В те дни деревня могла через каждые несколько недель переходить из рук в руки – от коммунистов к националистам, а от тех к японцам. Легко можно было принять брата за предателя, а возлюбленного – за врага; бояться, что ты сам родился не в тот момент истории. Но в чайных кто угодно мог обменяться песнями, кто угодно мог поднять чашу вина и выпить за истинную и вечную любовь. “Люди знали, что семья и родство – это по-настоящему, – говаривала Большая Матушка. – Они знали, что когда-то существовала и обычная жизнь. Но никто не мог им объяснить, почему, вот так вот просто и вообще безо всякой причины, все, что было для них дорого, взяли и стерли в порошок”.

Ей было восемнадцать, когда она назвала своего новорожденного сына Воробушком – скромным именем из тех, что редко давали мальчикам.
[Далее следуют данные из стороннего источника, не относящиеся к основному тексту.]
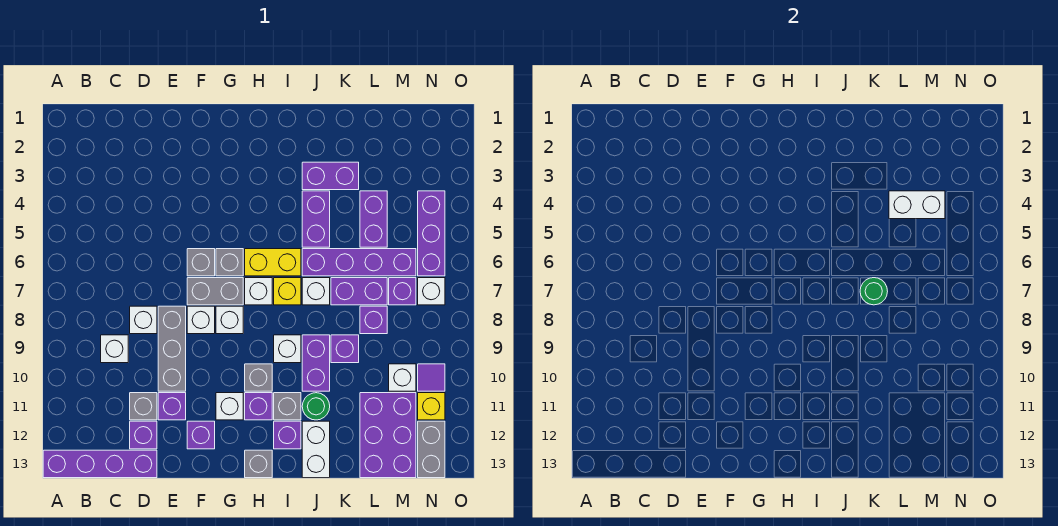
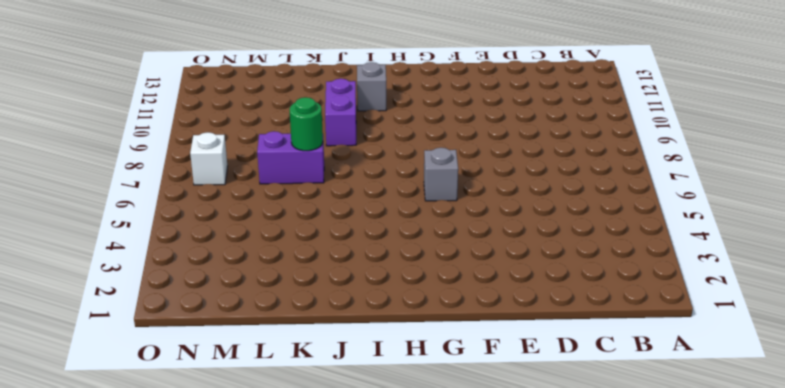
none -> purple brick A13:D13 level 1
none -> white brick C9 level 1
none -> white brick D8 level 1
none -> grey brick D11 level 1

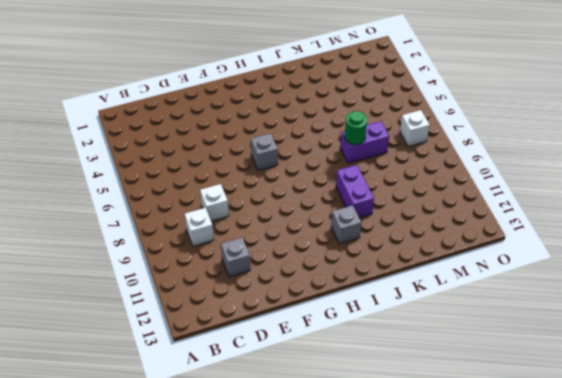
none -> purple brick A13:D13 level 1
none -> purple brick D12 level 1
none -> grey brick E8:E10 level 1
none -> purple brick E11 level 1

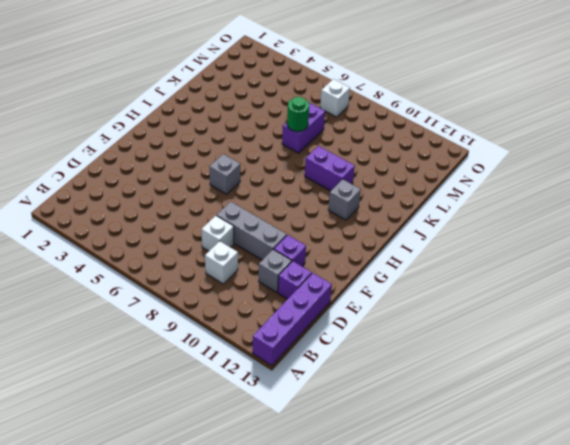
none -> grey brick F6 level 1
none -> grey brick F7:G7 level 1
none -> white brick F8 level 1
none -> purple brick F12 level 1

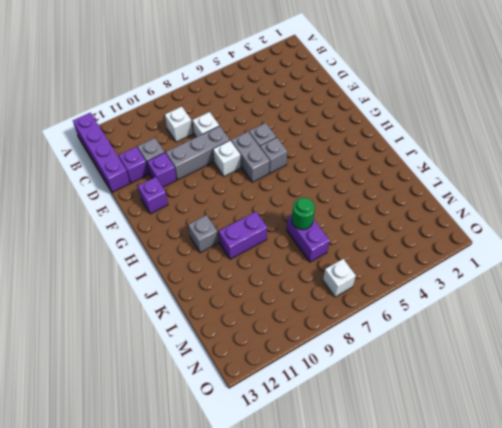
none -> white brick G8 level 1
none -> white brick G11 level 1
none -> yellow brick H6:I6 level 1
none -> white brick H7 level 1

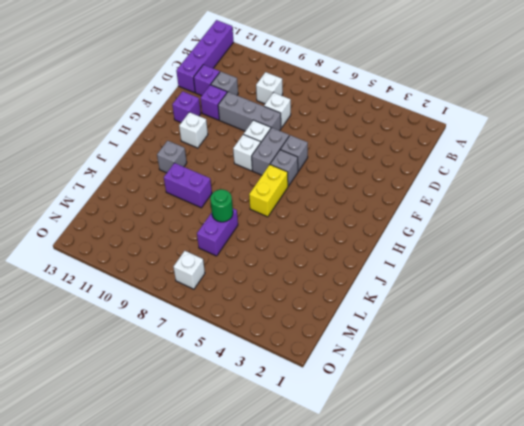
none -> white brick H7 level 1
none -> grey brick H10 level 1
none -> purple brick H11 level 1
none -> grey brick H13 level 1

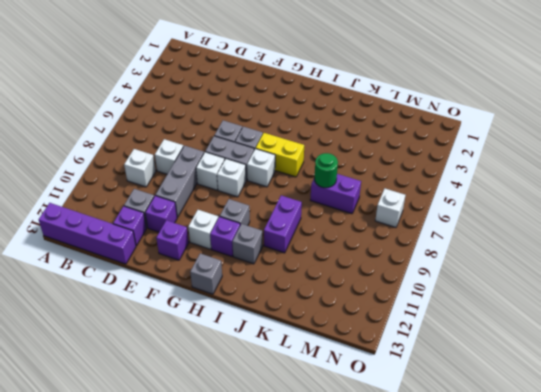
none -> yellow brick I7 level 1
none -> white brick I9 level 1
none -> purple brick I12 level 1
none -> purple brick J3:K3 level 1

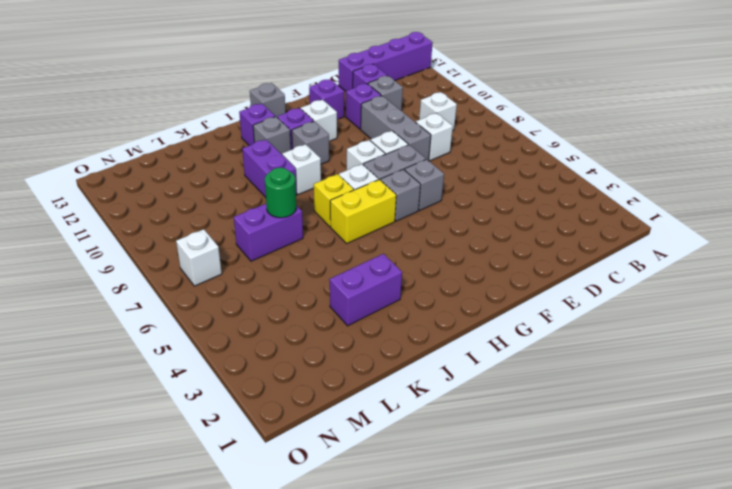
none -> purple brick J4:J5 level 1
none -> purple brick J6:M6 level 1
none -> white brick J7 level 1
none -> green round brick J11 level 1

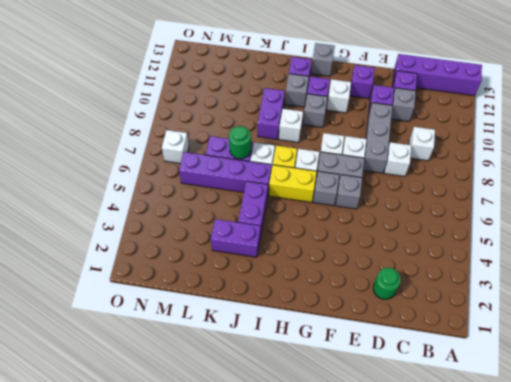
green round brick D2 level 1 -> green round brick J11 level 1
none -> white brick J12:J13 level 1
none -> purple brick K9 level 1
none -> purple brick L4:L5 level 1
none -> purple brick L8 level 1

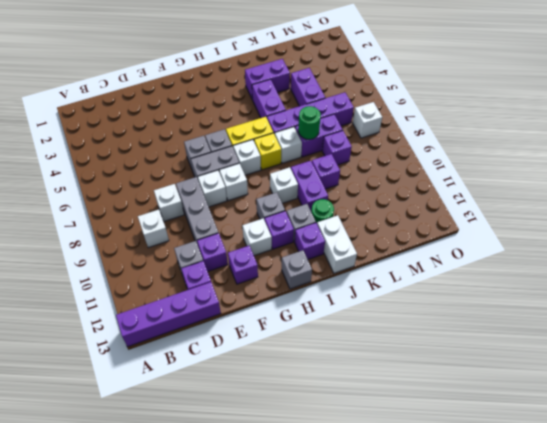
none -> purple brick L11:M13 level 1
none -> purple brick M7 level 1
none -> white brick M10 level 1
none -> purple brick N4:N6 level 1

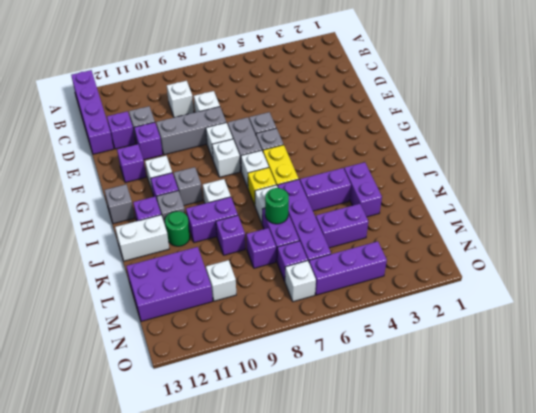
none -> purple tile N10 level 1
none -> yellow brick N11 level 1
none -> grey brick N12:N13 level 1
none -> white brick L4:M4 level 2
Крошка-воробей был птицей настолько обычной, что боги и люди, идеалисты и воры, коммунисты и националисты проходили мимо с равным к нему презрением. Мирный воробей не имел никакого веса – он не тащил с собой клади и не доставлял посланий.

Все свое детство Воробушек вдруг просыпался в маленьких городках. Рядом с его матерью и тетей пьяно орали завсегдатаи чайных – мужчины гремели, как тромбоны, а женщины выводили трели, точно флейты. К пяти годам он уже сам зарабатывал себе на хлеб, играя “Песнь холодного дождя” или “Там, далеко” – такие за душу берущие баллады, что даже те, у кого в карманах было шаром покати, пытались чем-нибудь его подкормить – кусочком репки, или хлебной крошкой, или даже затяжкой из своих в фут длиной табачных трубок. “Вот и маленький песчаный воробушек (или золотое крылышко, или красный воробушек, или каменный воробушек), – говорили старухи, – вновь прилетел расклевывать наши сердца”.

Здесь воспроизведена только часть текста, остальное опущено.